Data-opslag in DNA is weer een stapje verder. Een Brits team heeft een redundante code bedacht die door een sequenser met bijna 100 procent nauwkeurigheid kan worden afgelezen, zo meldt Nature deze week.

Om te beginnen hebben Nick Goldman en collega’s een jpg van hun instituut in Hinxton, een mp3-audiofragment van Martin Luther King, een pdf van Watson en Cricks publicatie over de dubbele helix en een tekstfile met alle 154 sonnetten van Shakespeare versleuteld tot 5,2 miljoen bits DNA-code. Die mailden ze naar Agilent Technologies in Californië, dat de daadwerkelijke ketens synthetiseerde. Het resultaat ging per post terug naar Europa waar het vrijwel foutloos kon worden gedecodeerd, op twe fragmentjes van 25 bits na.

Volgens de auteurs heeft deze vorm van data-opslag verschillende voordelen. Ten eerste neemt ze weinig ruimte in: Goldman heeft berekend dat hij de 90 petabyte van het CERN-lab in Genève, die nu nog op een stuk of 100 tape drives staat opgeslagen, kwijt kan op precies 41 gram DNA.

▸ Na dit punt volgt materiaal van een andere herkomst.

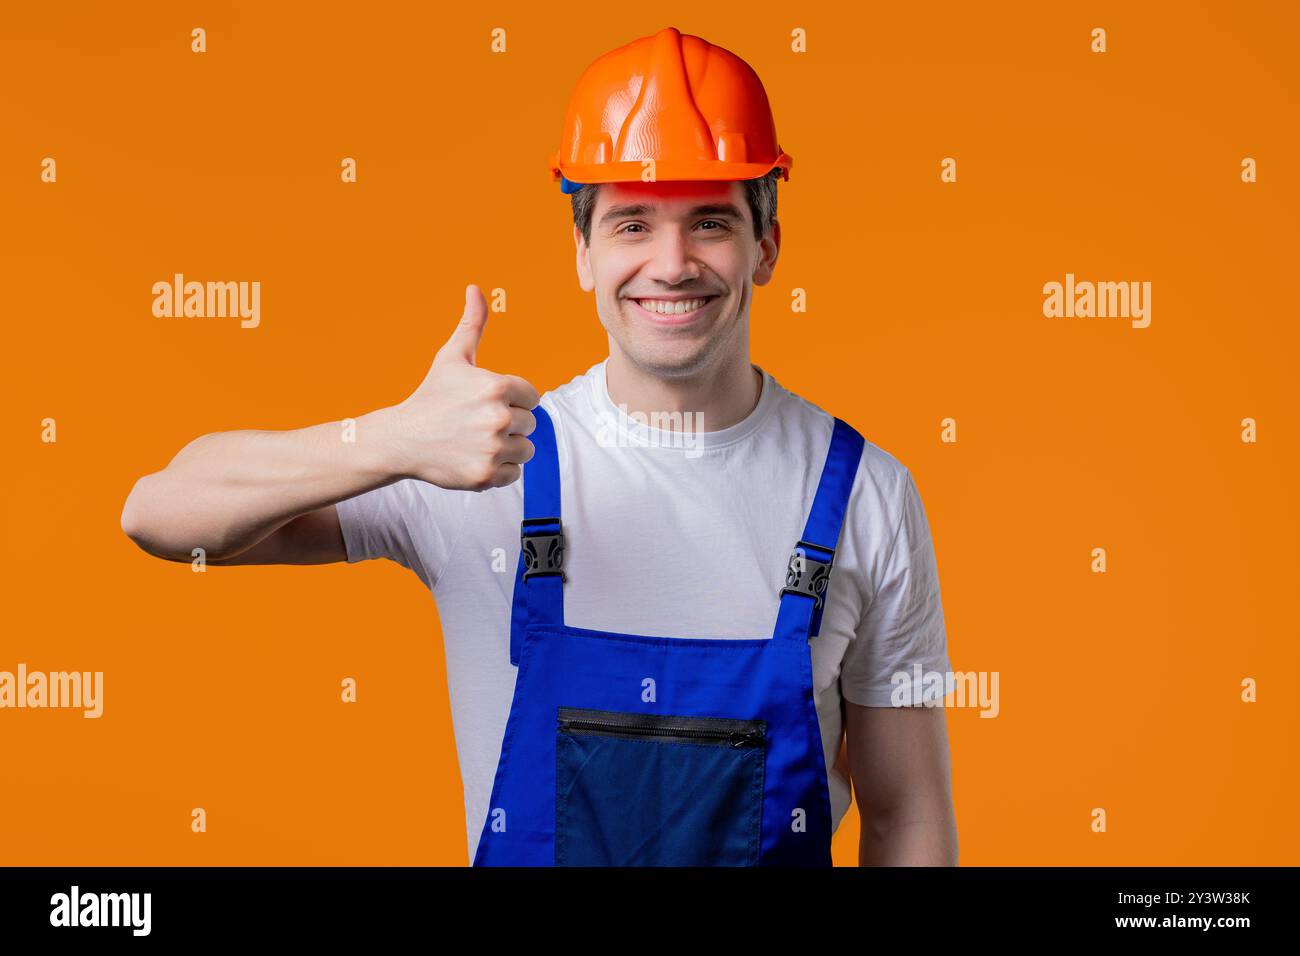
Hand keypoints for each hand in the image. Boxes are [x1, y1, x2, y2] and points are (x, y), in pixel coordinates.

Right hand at [382, 284, 538, 489]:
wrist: (401, 439)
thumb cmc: (430, 396)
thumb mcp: (452, 357)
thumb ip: (472, 324)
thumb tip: (476, 288)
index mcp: (496, 386)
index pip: (532, 397)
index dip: (513, 400)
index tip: (487, 404)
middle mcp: (498, 418)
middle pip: (530, 424)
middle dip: (509, 424)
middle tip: (477, 424)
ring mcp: (493, 448)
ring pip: (526, 450)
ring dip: (507, 447)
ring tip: (477, 440)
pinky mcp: (486, 475)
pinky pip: (515, 474)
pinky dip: (499, 470)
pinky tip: (475, 457)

Ten tweede blijft dat DNA duizenden jaren goed (je kunt een mammoet nu nog aflezen!) wat je van magneetgeheugens of cd’s bepaald niet kunt zeggen. En ten derde blijft DNA altijd DNA en hoef je niet bang te zijn dat de bijbehorende afspeelapparatuur ineens niet meer leverbaar is.

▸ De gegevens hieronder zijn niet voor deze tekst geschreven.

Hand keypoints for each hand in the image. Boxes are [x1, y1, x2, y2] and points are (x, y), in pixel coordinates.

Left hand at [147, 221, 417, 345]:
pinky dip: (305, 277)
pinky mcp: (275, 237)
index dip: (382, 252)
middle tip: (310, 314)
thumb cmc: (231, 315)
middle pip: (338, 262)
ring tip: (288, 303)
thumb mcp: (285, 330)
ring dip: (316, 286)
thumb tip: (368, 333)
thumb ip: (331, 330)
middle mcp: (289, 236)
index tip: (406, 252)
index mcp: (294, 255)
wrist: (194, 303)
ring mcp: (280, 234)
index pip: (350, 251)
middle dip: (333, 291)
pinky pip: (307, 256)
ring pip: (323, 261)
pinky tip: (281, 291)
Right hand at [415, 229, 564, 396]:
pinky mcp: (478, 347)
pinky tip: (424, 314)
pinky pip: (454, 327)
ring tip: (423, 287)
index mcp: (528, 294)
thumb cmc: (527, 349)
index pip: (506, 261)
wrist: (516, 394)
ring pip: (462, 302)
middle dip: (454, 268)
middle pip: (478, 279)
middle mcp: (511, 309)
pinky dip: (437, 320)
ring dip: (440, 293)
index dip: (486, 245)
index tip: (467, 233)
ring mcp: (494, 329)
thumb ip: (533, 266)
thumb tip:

Het nadeel is dat de synthese momenteel nog 12.400 dollar per megabyte kost en het aflezen 220 dollar per MB. Maar vergeleken met een paar jaar geleden zijn die prijzen al spectaculair gedaald, en de auteurs verwachten dat hun opslagmethode binnen 10 jaar economisch haalbaar is.

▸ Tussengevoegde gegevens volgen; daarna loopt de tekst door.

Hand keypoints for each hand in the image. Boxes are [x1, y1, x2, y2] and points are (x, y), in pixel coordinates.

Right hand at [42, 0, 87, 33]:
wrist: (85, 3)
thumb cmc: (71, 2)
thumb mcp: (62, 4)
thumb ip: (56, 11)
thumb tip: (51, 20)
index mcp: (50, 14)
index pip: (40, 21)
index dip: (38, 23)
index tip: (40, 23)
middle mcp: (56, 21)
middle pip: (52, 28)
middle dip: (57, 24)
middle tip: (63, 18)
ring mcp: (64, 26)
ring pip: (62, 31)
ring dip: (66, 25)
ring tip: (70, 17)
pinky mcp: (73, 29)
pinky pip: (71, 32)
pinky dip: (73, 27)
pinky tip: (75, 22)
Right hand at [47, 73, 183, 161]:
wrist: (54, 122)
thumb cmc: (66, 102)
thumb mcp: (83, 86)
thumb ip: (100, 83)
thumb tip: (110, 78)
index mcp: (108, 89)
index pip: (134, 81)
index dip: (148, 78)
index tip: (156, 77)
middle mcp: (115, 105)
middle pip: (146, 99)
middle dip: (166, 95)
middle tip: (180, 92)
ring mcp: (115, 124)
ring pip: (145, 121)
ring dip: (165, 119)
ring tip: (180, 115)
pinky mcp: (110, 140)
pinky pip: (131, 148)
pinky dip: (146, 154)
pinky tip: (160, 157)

Het is niet de eerste proef met DNA-dataopslag. Vorig jaar beschreef Harvard-coryfee George Church al in Science hoe hij zijn laatste boek over synthetische biologie had verwerkt tot DNA. Maar Church gebruikte een heel simpele code waarbij adenine en cytosine telden als een 0 en guanine en thymine als een 1. Zo sluipen er gemakkelijk fouten in, temeer daar de huidige sequencers erg veel moeite hebben met fragmenten waarin één base heel vaak wordt herhaald - in natuurlijk DNA zie je dat maar zelden, bij data-opslag is de kans veel groter dat het gebeurt.

Vandaar dat de Engelsen werken met een van ASCII afgeleide code waarbij elk letterteken verandert in een sequentie van 5 basen. Daarbij bestaat keuze uit verschillende mogelijkheden. om te vermijden dat jeooit 2 dezelfde basen achter elkaar krijgt.

De boodschap wordt vervolgens opgesplitst in fragmenten van 100 basen (dus 20 karakters), aangevuld met een uit 17 basen bestaand label. En om de gewenste redundantie te krijgen begint elk volgend fragment 25 basen verderop; de stukken overlappen dus elkaar en elk stukje code komt in vier verschillende DNA-fragmenten terug.

Als je 25 bits kwijt bent, betekent dat dus dat 4 opeenvolgende fragmenten onleesbaar waren. Die kans blijkt inderdaad erg klein.